Whispr is designed to keep intake, follow-up, and handling inside a controlled system
Access is limited by role and scope, reporter follow-up uses a dedicated mailbox model, and audit activity is recorded in the product.
Whispr is built to keep reporting, follow-up, and case handling inside a controlled environment. Buyers, privacy teams, and IT reviewers can use this page to see the controls in the product, the hosted stack, and the areas that remain contract-dependent.
Access is limited by role and scope, reporter follow-up uses a dedicated mailbox model, and audit activity is recorded in the product.
The platform includes role-aware access, audit events, case routing, legal hold enforcement, and separation between reporter-visible and handler-only activity.
Security is only one part of the decision. Teams should also confirm roles, retention rules, and operating responsibilities.

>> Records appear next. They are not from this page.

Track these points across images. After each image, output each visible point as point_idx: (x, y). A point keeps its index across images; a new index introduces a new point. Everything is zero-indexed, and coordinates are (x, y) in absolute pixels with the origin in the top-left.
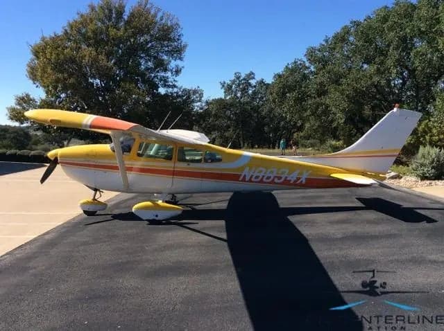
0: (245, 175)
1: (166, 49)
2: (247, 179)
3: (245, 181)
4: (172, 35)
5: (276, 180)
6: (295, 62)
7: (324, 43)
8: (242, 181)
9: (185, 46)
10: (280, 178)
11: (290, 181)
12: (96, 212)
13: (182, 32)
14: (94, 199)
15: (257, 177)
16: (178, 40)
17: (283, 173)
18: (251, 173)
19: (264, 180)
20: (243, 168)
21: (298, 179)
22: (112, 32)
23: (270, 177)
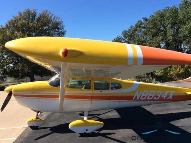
0: (136, 96)
1: (56, 33)
2: (138, 98)
3: (136, 100)
4: (59, 26)
5: (155, 98)
6: (118, 37)
7: (130, 28)
8: (134, 100)
9: (65, 32)
10: (157, 97)
11: (163, 98)
12: (38, 126)
13: (64, 25)
14: (37, 118)
15: (144, 97)
16: (62, 28)
17: (159, 93)
18: (140, 95)
19: (148, 98)
20: (134, 92)
21: (168, 96)
22: (31, 25)
23: (151, 96)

In compliance mode, the product creates a dedicated reporter mailbox token and return code for secure follow-up. Internal notes, assignment actions, and administrative audit history stay separate from the reporter-facing thread.
Whispr uses role-aware permission checks in the admin application. Disabled users are blocked, team roles are normalized, and access can be limited by assignment or organizational scope depending on the product mode.
Whispr is deployed on managed cloud services that provide encrypted transport and platform-level storage protections. If you need deeper assurance details, request the security packet during procurement or technical review.
The compliance backend defines audit events for case creation, acknowledgment, assignment, replies, note creation, file activity, exports, legal hold changes, retention changes, and closure. Export and close actions are blocked when an active legal hold is present.
To keep trust materials defensible, this page does not make unsupported promises about session inactivity windows, backup cadence, uptime SLAs, certification scope, or procurement turnaround times. Those items should appear only in signed agreements or technical review materials when they are actually available.